Oh, I saw all right. It wasn’t blood, but it was
awful
, reeking of decay and dripping with … I didn’t even want to guess. I could see it clear as I could see my own hand in front of my face. Clear as I’d seen that shriveled, stripped-down corpse—
because, yeah, let’s just say it, that’s what it was, what I saw
—in the window that first night.

But it still wasn’t blood. And I couldn’t let Abel know how, whatever it
was
, it was making me want to crawl right out of my skin. I was having another
overreaction
, and I couldn’t let it show.

We had to get out of that room. The stink was making me swoon.

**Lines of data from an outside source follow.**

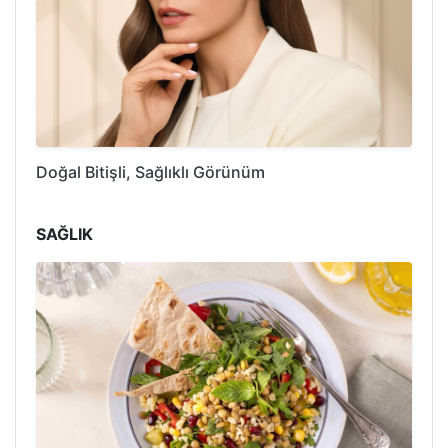
Doğal Bitişli, Sağlıklı Görünüm
SAĞLIK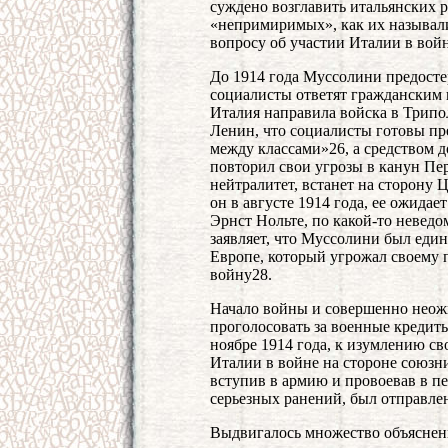
суждено возглавить итальянских
«непримиримых», как их называли.
вопросу об участии Италии в войн
До 1914 года Муссолини предостер
социалисты ответят гражданским н
Италия направила войска в Трипо
Ленин, что социалисты готовы пр
между классами»26, а средством д
повторил свои угрозы в канун Пе
нейтралитет, встанет на сторону
он в августе 1914 года, ее ожида
Эрнст Нольте, по какой-то неведо
заявляет, что Муссолини был ед
Европе, который угрожал своему п
войну28.
Начало войны и совершенно неож
проголосовать за военные кредит
ноябре 1914 года, к изумлению св
Италии в войне на стороне союзни
вступив в армию и провоевав в пех
серьезных ранений, был отправлен
Выдвигалось множество объяснени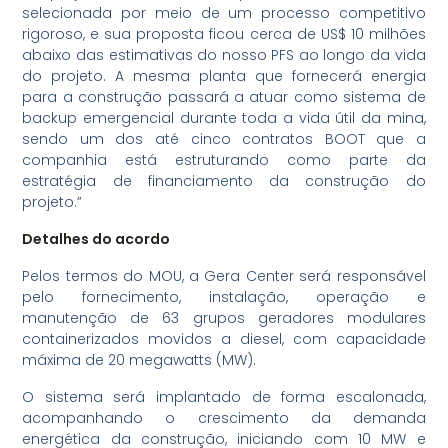
selecionada por meio de um processo competitivo
rigoroso, e sua proposta ficou cerca de US$ 10 milhões
abaixo das estimativas do nosso PFS ao longo da vida
do projeto. A mesma planta que fornecerá energia
para a construção passará a atuar como sistema de
backup emergencial durante toda a vida útil da mina,
sendo um dos até cinco contratos BOOT que a
companhia está estruturando como parte da
estratégia de financiamento da construção do
projeto.”
Detalhes do acordo
Pelos termos do MOU, a Gera Center será responsável
pelo fornecimento, instalação, operação e
manutenção de 63 grupos geradores modulares
containerizados movidos a diesel, com capacidade
máxima de 20 megawatts (MW).
O sistema será implantado de forma escalonada,
acompanhando o crescimento da demanda
energética da construção, iniciando com 10 MW e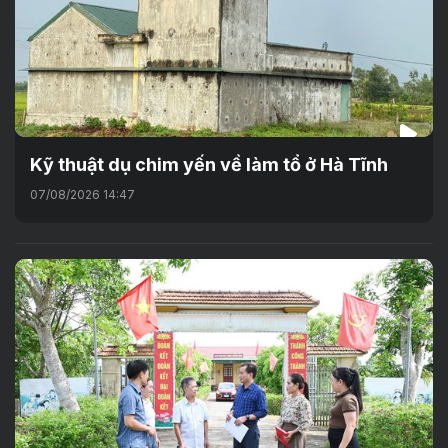
Kỹ thuật dụ chim yến về làm tổ ở Hà Tĩnh
07/08/2026 14:47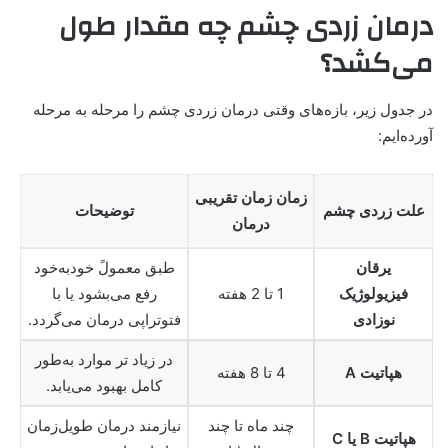
درمان زردی چشم چه مقدار طول
می‌کشد؟
در جدول زیر، بازه‌های وقتی درمان زردی چشم را مرحله به مرحله
آورده‌ایم:
زمان زمان تقریبی
علت زردی چشم
توضیحات
درمان
یرقان
طبق معمولً خودبه‌خود
فیزیولوژیک
1 تا 2 هفته
رفع می‌بشود یا با
نوزادی
فتوتراپی درمان می‌گردد.
در زیاد تر موارد به‌طور
هپاتیت A
4 تا 8 هفته
کامل بهبود می‌یابد.
چند ماه تا چند
نیازمند درمان طویل‌زمان
هپاتیت B یا C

“It’s not blood, Abel.” A fresh wave of dizziness hit me as I forced the words out. “I told you. It’s an old house; the plumbing is funky. Probably the pipes are half rotted out—” I tripped on that word
rotted
, because, man, that was exactly what the room smelled like.

“That’s probably why we could even afford this place. Why it was so cheap. I bet the pipes are nothing but mold and rust.” And, man, oh man, why did that image make me think of a human being, a human body, all blood and guts, veins and insides? Why did it make me think of that yawning mouth, those eyeless sockets, all peering out at me from the window?